I don't know much about the former and I haven't found any documentation on the main Eiffel related development sites. The description provided on EiffelRoom leads me to think that it's much more a UI related library so there is no overlap between the two and they might even complement one another very well. In this line of idea, I note that a binding between the two would be interesting.
So here are the adjectives I thought of to distinguish from EiffelGraph in particular and qualify the library:
Something like Eiffel Algorithmic and Model Driven Graph Library seems a little overkill even if we only call it EAMDGL. We could strip the library part and maybe the model driven part since it doesn't really cover the features of the library. We would be left with Eiffel Algorithmic Graph or EAG (which somewhat resembles the cry of someone tripping on a root) but it's not that bad either. We could also make some kind of mix like Eiffel AlGraph or Eiffel AlgoGraph.
If someone has better ideas or a preference among the names I listed, please speak up!

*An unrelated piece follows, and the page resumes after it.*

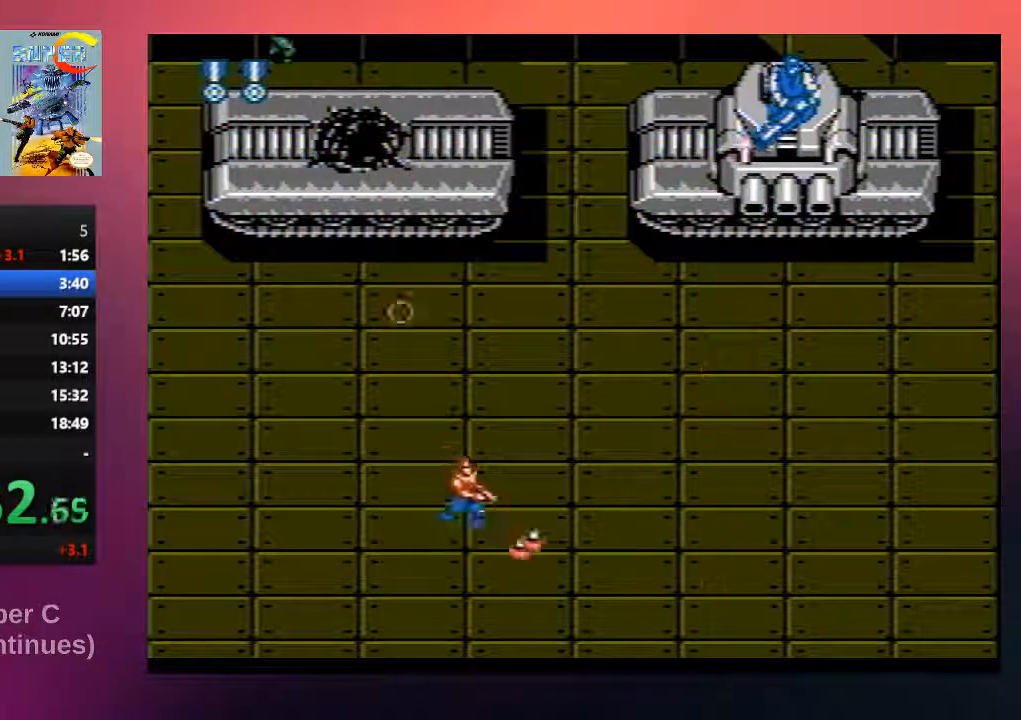
{"buttons": ["B", "DPAD_DOWN", "DPAD_RIGHT"], "events": [[67, "B", "up"], [167, "B", "down"], [333, "B", "up"], [467, "B", "down"]]}
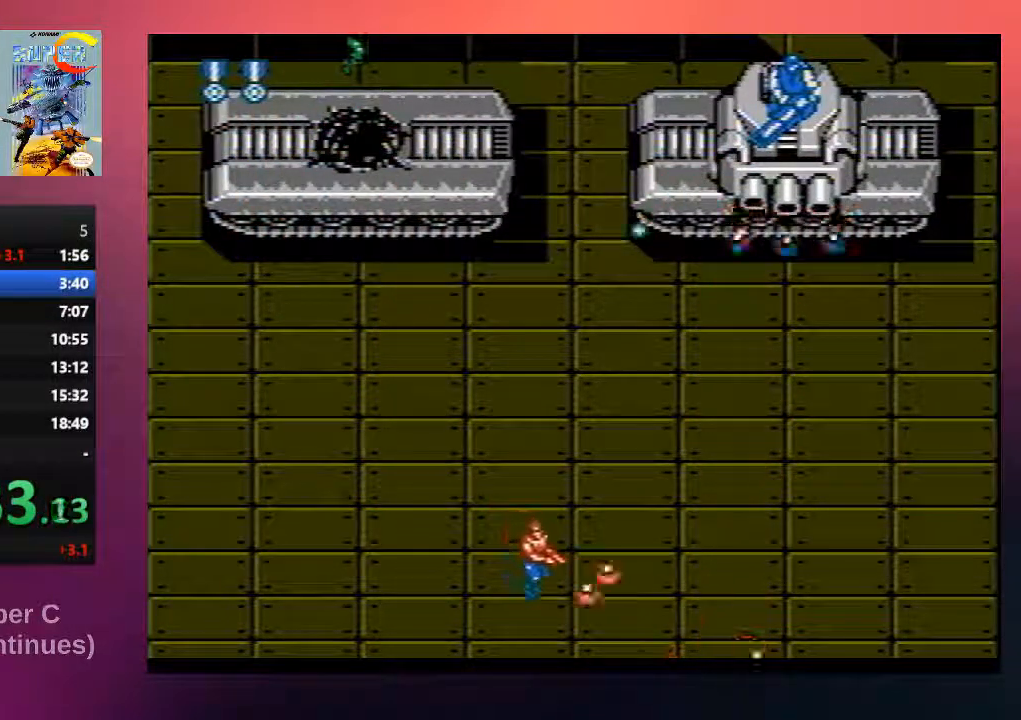
{"buttons": ["B", "DPAD_RIGHT"], "events": [[100, "B", "up"], [233, "B", "down"], [367, "B", "up"], [500, "B", "down"], [500, "DPAD_DOWN", "up"]]}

It seems important to the personality of a project to get it a good name. It raises interest, makes it half real before it has even started. I don't pretend following are good names. I just give them as suggestions to give you ideas. Probably you'll find best to take parts of one and add it to one of yours.
Look at existing library
I am seeing this discussion just now and don't know if it went anywhere, but should point out that an ETH student project by Olivier Jeger 3 years ago produced a carefully considered design. The result should be integrated into EiffelBase, after re-examination and possible improvements. This is in my opinion the place to restart from. See http://se.inf.ethz.ch/projects/olivier_jeger/index.html.
-- Bertrand Meyer
Thank you very much but Bernd Schoeller has already sent it to me. I've read the thesis and I found it very interesting. Is it possible to get access to Olivier Jeger's graph library? I think it may be useful to continue my own work.
As for where it went, I have not updated my Origo page (or my svn repository, for that matter) during this fall but the project is still alive. For the moment, I'm exploring the possibility to use refinement calculus to help me in my development.